The ReadsToAligns modules (ReadsToAligns1, ReadsToAligns2, and ReadsToAligns3) are three pre-processing modules that generate read-read alignments, thereby performing the overlap phase of the assembly process. They divide the work between them as follows:
- ReadsToAligns1: Considers read pairs and attempts to align them. This is time-intensive, although it contains several heuristics to avoid examining every read pairwise -- most notably dividing the reads into piles and examining only read pairs within a single pile. Uses the MakeAligns module and creates the aligns.pile files. In addition, since the number of reads can be very large, a pre-selection step searches for perfect kmer matches between all reads and uses these to perform real read-to-read alignments. Repetitive kmers (as marked by TagRepeatReads) are not used for this seeding, because they would result in too many kmer matches; note that this prevents repetitive regions of the genome from being mapped out.

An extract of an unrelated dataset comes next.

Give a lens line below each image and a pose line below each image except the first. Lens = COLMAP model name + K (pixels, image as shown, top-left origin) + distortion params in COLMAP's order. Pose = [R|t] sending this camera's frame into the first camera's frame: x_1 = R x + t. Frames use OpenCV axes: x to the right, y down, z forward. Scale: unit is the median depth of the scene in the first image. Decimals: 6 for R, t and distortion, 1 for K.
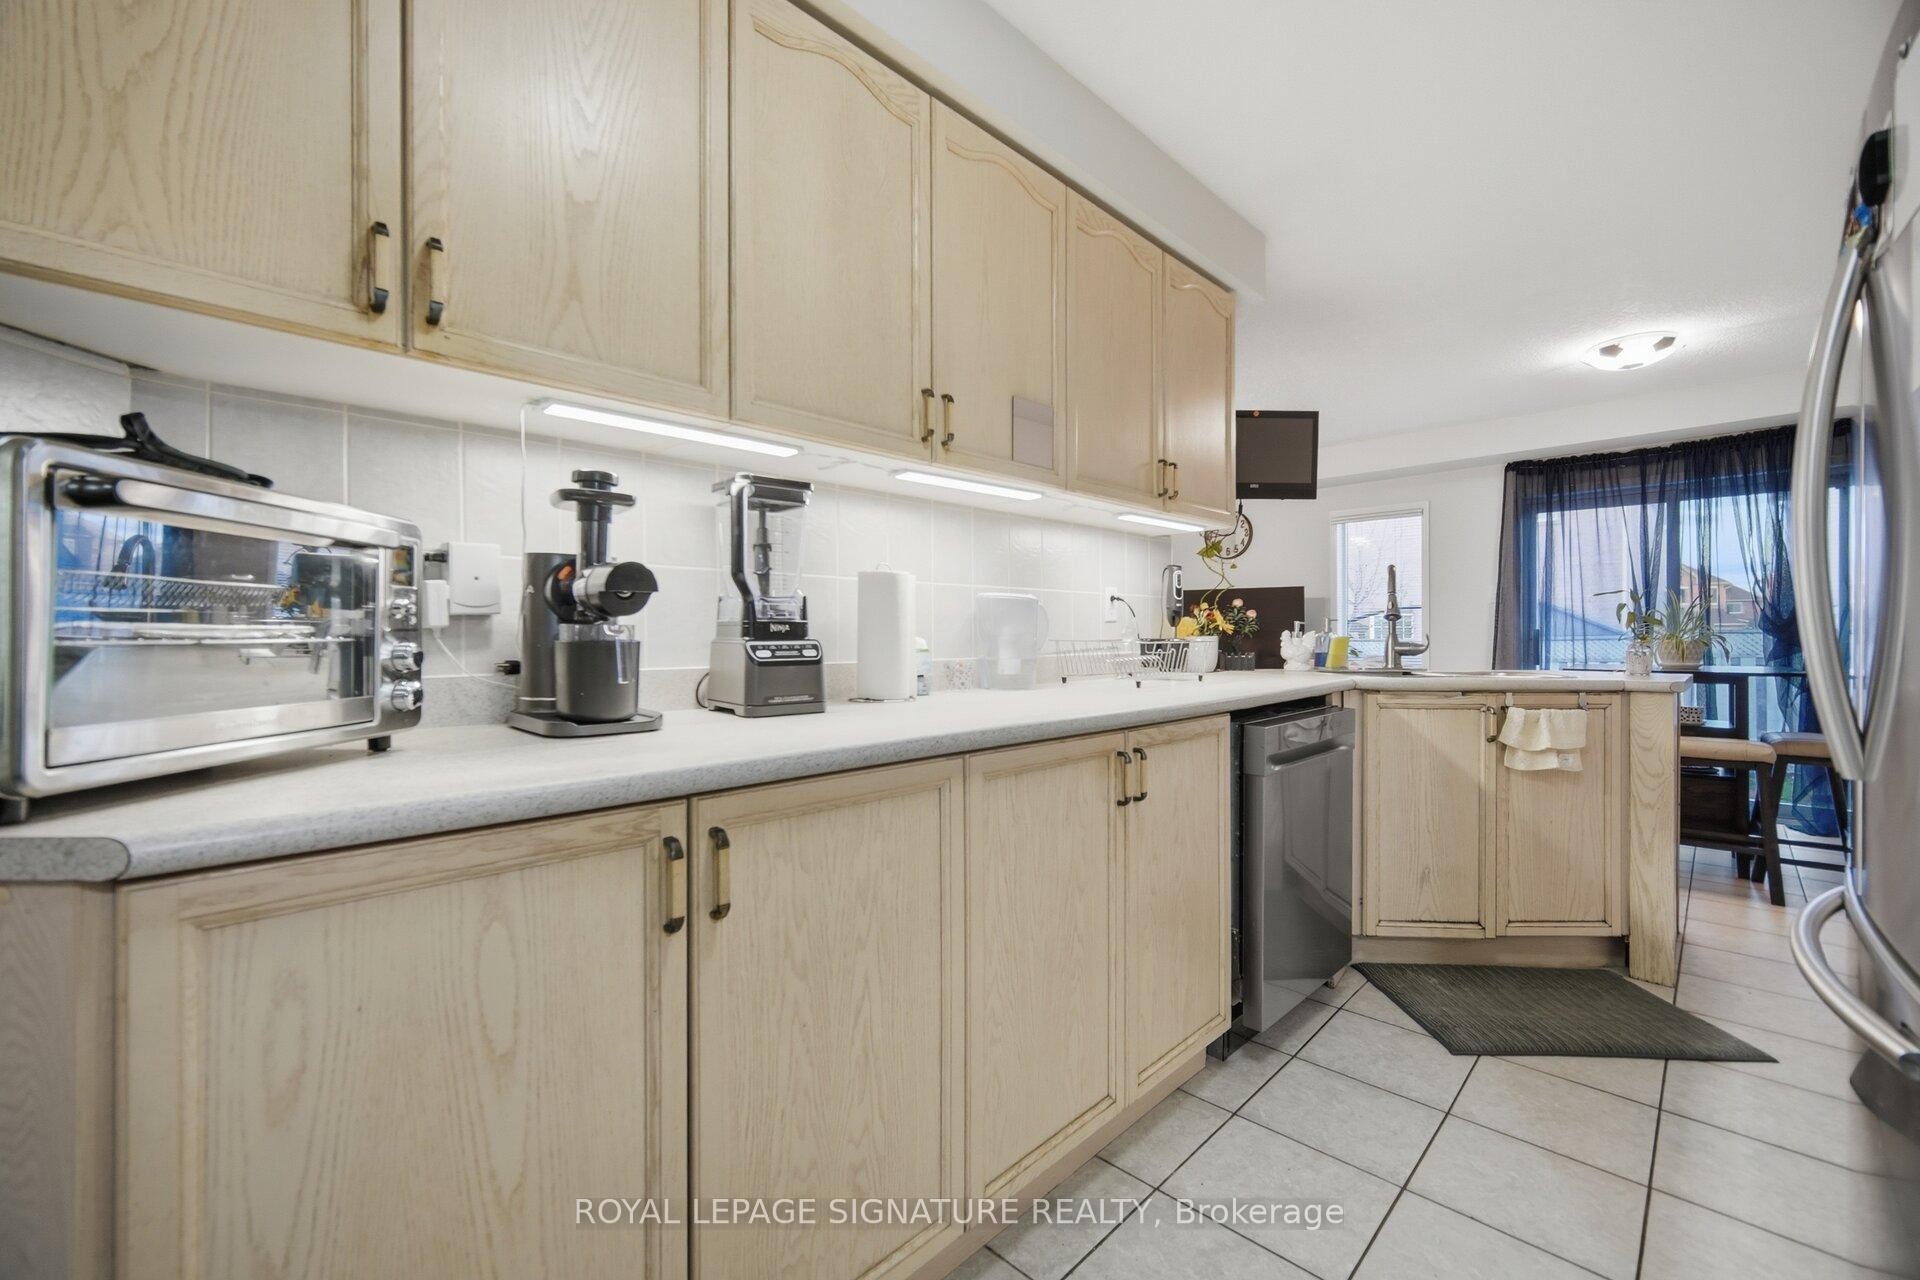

- ReadstoAligns2: Refines read-read alignments by adding in reverse complements, remediating, and removing bad alignments. Reads the aligns.pile files and creates aligns.total2.
- ReadsToAligns3: Cleans up multiple alignments. Modifies aligns.total2 in place.
In module pipelines, the ReadsToAligns modules should always be run together. It is a good idea to follow up with additional alignment-pruning modules, such as EraseImproperAligns, TidyAligns, and CleanAlignments.